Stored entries
_ _ _ _
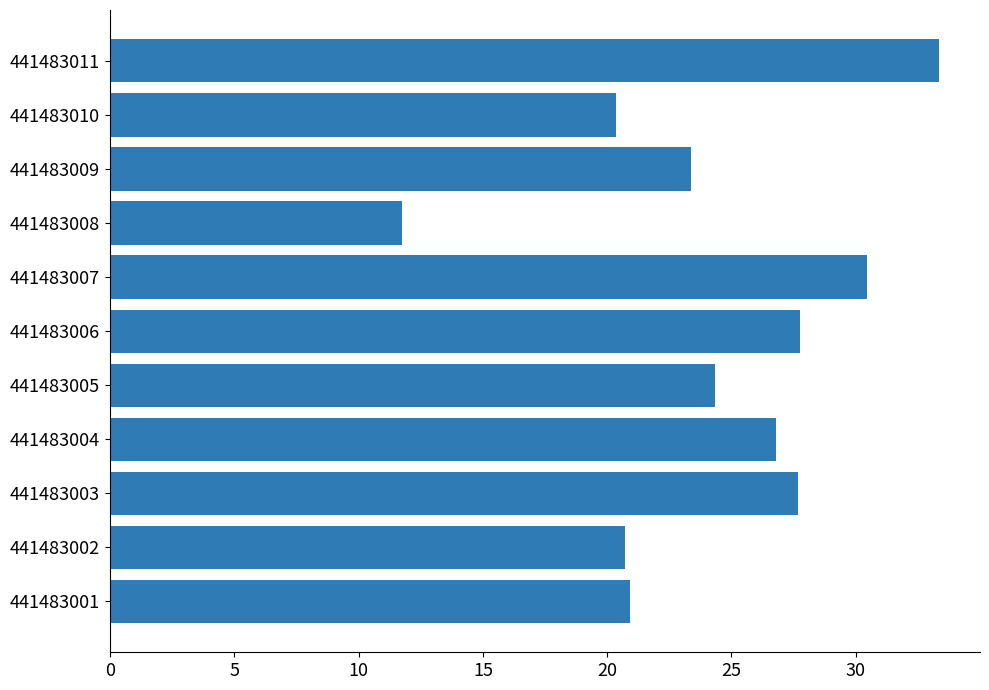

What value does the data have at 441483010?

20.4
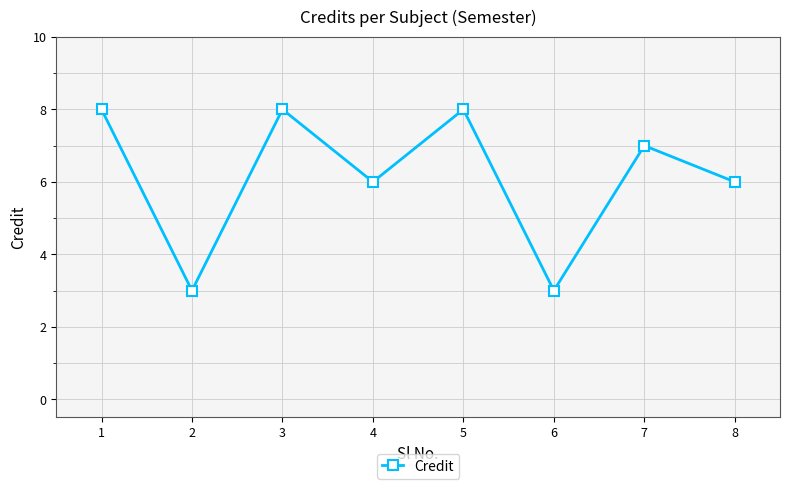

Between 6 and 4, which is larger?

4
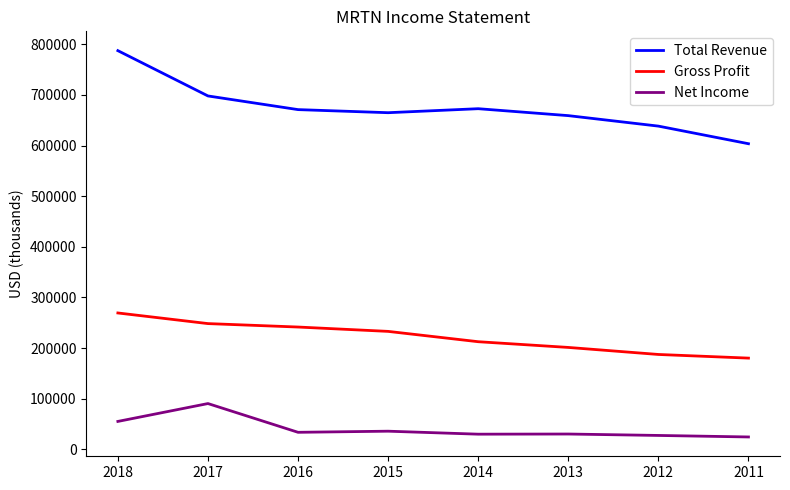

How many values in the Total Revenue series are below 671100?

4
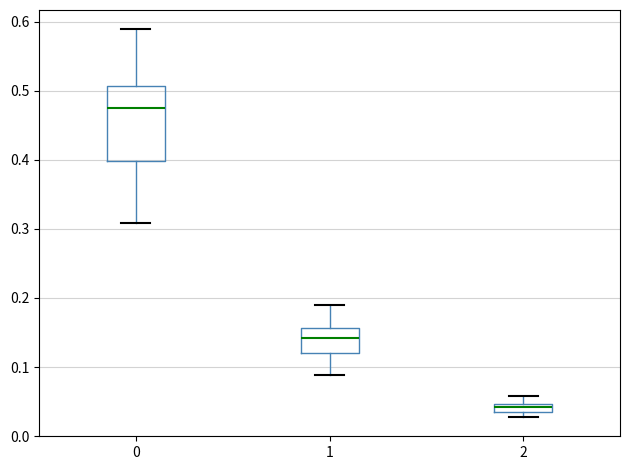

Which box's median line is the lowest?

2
_ _ _ _
What the exercise asks :: Write out the records again with "Total Revenue" swapped for "Net Income", keeping every other word as it stands, and omit the pictures.

Final answer ::
What value does the data have at 441483010?

20.4

Between 6 and 4, which is larger?

4

How many values in the Net Income series are below 671100?

4

Which box's median line is the lowest?

2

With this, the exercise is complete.